● **Goal of the exercise**: Could you tally the lines in the listing below that include the word "Open"? Respond with the total alone.
(Data shown)
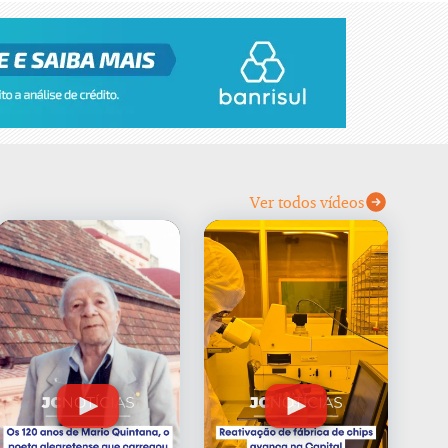
Ver todos vídeos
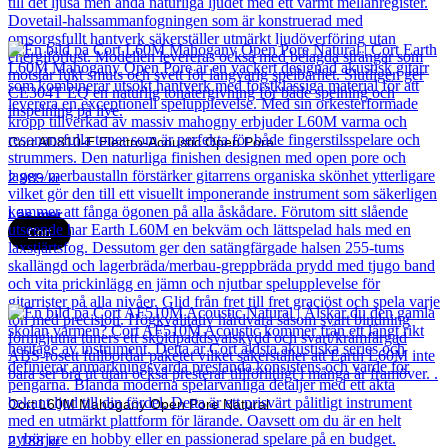
Cort AD810-E Electro-Acoustic Open Pore
2 989
kr
Läs mer
Cort
Cort L60M Mahogany Open Pore Natural
2 188
kr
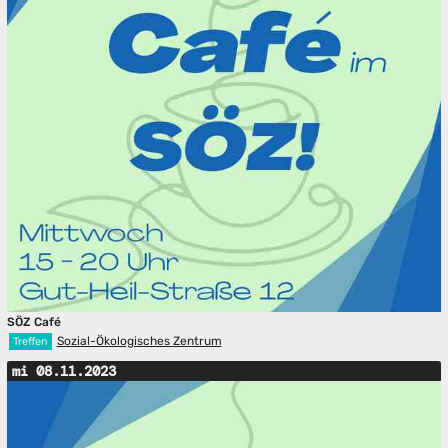
SÖZ Café
Sozial-Ökologisches Zentrum
Treffen
mi 08.11.2023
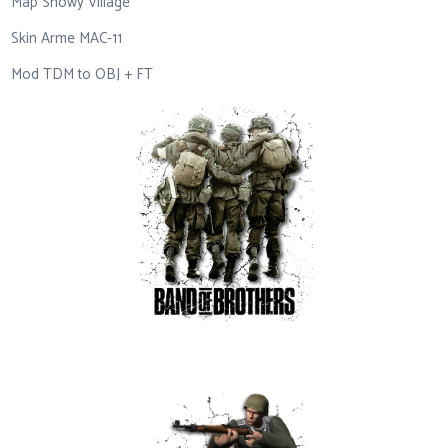
Map Snowy Village
Skin Arme MAC-11
Mod TDM to OBJ + FT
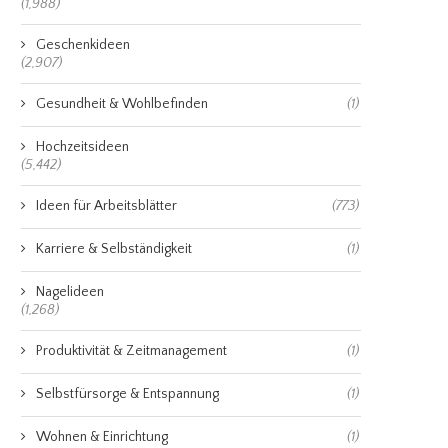
(1,988)
Geschenkideen
(2,907)
Gesundheit & Wohlbefinden
(1)
Hochzeitsideen
(5,442)
Ideen für Arbeitsblätter
(773)
Karriere & Selbständigkeit
(1)
Nagelideen
(1,268)
Produktivität & Zeitmanagement
(1)
Selbstfürsorge & Entspannung
(1)
Wohnen & Einrichtung
(1)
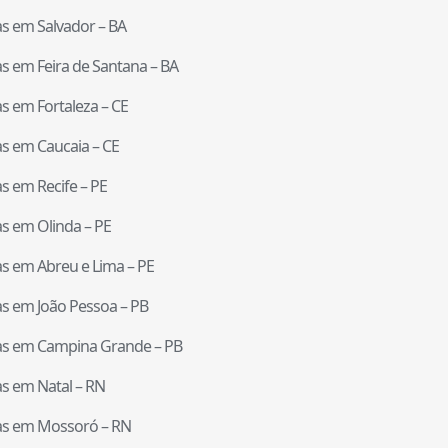
tas em
Salvador
–
BA
tas em
Feira de Santana
–
BA
tas em
Fortaleza
–
CE
tas em
Caucaia
–
CE
tas em
Recife
–
PE
tas em
Olinda
–
PE
tas em
Abreu e Lima
–
PE
tas em
João Pessoa
–
PB
tas em
Campina Grande
–
PB
tas em
Natal
–
RN
tas em
Mossoró
–
RN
(End Data shown)
● **Solution**: 2